GemmaKVCachingInputs#

class penzai.example_models.gemma.sampling_mode.GemmaKVCachingInputs[source]#

Bases: Struct

Input structure for the GemmaKVCachingTransformer.

Variables:
  • tokens (pz.nx.NamedArray) – Subsequence of the current tokens we are processing, as an integer named array with a “seq” axis and possibly batch axes. When pre-filling, this can be the length of the prompt. When sampling, the “seq” instance will usually have length 1.
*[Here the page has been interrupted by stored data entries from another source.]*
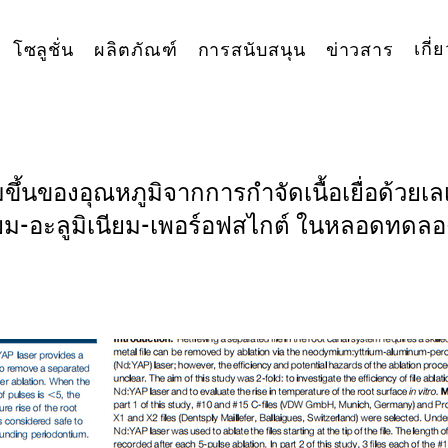
เกี่
โซลูชั่น
ผลิตภัณฑ์
การสนับสนุน
ข่าวสาร
ึ้นของอุณหภูมิจากการกำจัดเนื้อเยื่อด้วยเลเ
ยม-อะลูมิเนียม-เพอร์อฟสไกต์ ในหลอดทดลอ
  • positions (pz.nx.NamedArray) – Sequence of current token positions, as an integer named array with a “seq” axis and possibly batch axes, of the same sequence length as tokens. Should usually increase with each call to the transformer.

  • attention_mask (pz.nx.NamedArray) – Boolean attention mask with “seq” and “kv_seq” axes and possibly batch axes. The “seq” axis should match tokens and positions, and the “kv_seq” axis should match the cache_len of the sampling_state. Usually a slice of the causal mask.
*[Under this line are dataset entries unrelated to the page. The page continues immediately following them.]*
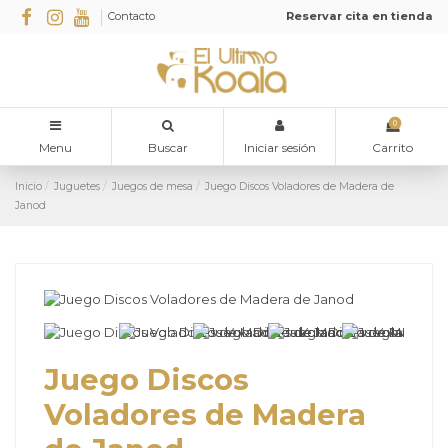
Contacto
Reservar cita en tienda
0
Menu
Buscar
Iniciar sesión
Carrito
Inicio
Juguetes
Juegos de mesa
Juego Discos Voladores de Madera de
Janod
Juego Discos
Voladores de Madera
  • sampling_state (GemmaKVCachingState) – Current sampling state, containing key-value caches.

Methods

__init__(tokens, positions, attention_mask, ...)

from_basic_subsegments(tokens, sampling_state)
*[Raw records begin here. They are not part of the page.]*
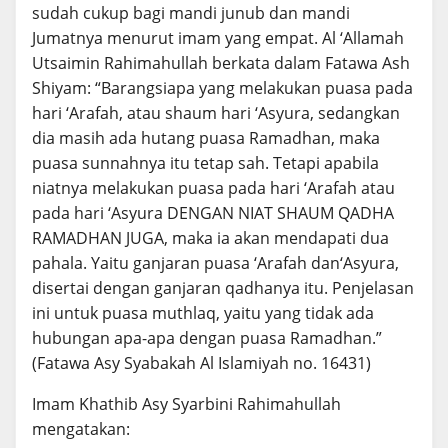
sudah cukup bagi mandi junub dan mandi
Jumatnya menurut imam yang empat. Al ‘Allamah
Utsaimin Rahimahullah berkata dalam Fatawa Ash
Shiyam: “Barangsiapa yang melakukan puasa pada
hari ‘Arafah, atau shaum hari ‘Asyura, sedangkan
dia masih ada hutang puasa Ramadhan, maka
puasa sunnahnya itu tetap sah. Tetapi apabila
niatnya melakukan puasa pada hari ‘Arafah atau
pada hari ‘Asyura DENGAN NIAT SHAUM QADHA
RAMADHAN JUGA, maka ia akan mendapati dua
pahala. Yaitu ganjaran puasa ‘Arafah dan‘Asyura,
disertai dengan ganjaran qadhanya itu. Penjelasan
ini untuk puasa muthlaq, yaitu yang tidak ada
hubungan apa-apa dengan puasa Ramadhan.”
(Fatawa Asy Syabakah Al Islamiyah no. 16431)
Imam Khathib Asy Syarbini Rahimahullah
mengatakan:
Constructs a simple input structure for a batch of unpadded samples.

Attributes

tokens

positions

attention_mask

sampling_state

Inherited Methods

(expand to view inherited methods)

attributes_dict()

Constructs a dictionary with all of the fields in the class.

from_attributes(**field_values)

Directly instantiates a struct given all of its fields.

key_for_field(field_name)

Generates a JAX PyTree key for a given field name.

select()

Wraps this struct in a selection, enabling functional-style mutations.

tree_flatten()

Flattens this tree node.

tree_flatten_with_keys()

Flattens this tree node with keys.

tree_unflatten(aux_data, children)

Unflattens this tree node.

treescope_color()

Computes a CSS color to display for this object in treescope.

classmethod from_basic_subsegments(tokens: pz.nx.NamedArray, sampling_state: GemmaKVCachingState) GemmaKVCachingInputs[source]#

Constructs a simple input structure for a batch of unpadded samples.

This can be used to process inputs that do not need advanced position or attention mask handling, and which just consist of ordinary sequences that are not packed together or padded. It augments the tokens with a standard position array and causal attention mask, adjusted by the current cache offset.

Parameters:
  • tokens – Subsequence of tokens, as an integer named array with a “seq” axis and possibly batch axes. When pre-filling, the “seq” axis can be the length of the prompt. When sampling, the “seq” instance will usually have length 1.

  • sampling_state – Current sampling state, containing key-value caches.

Returns:

A full input structure containing the provided tokens, along with a simple incrementing position array and a causal mask, offset by the current sampling state.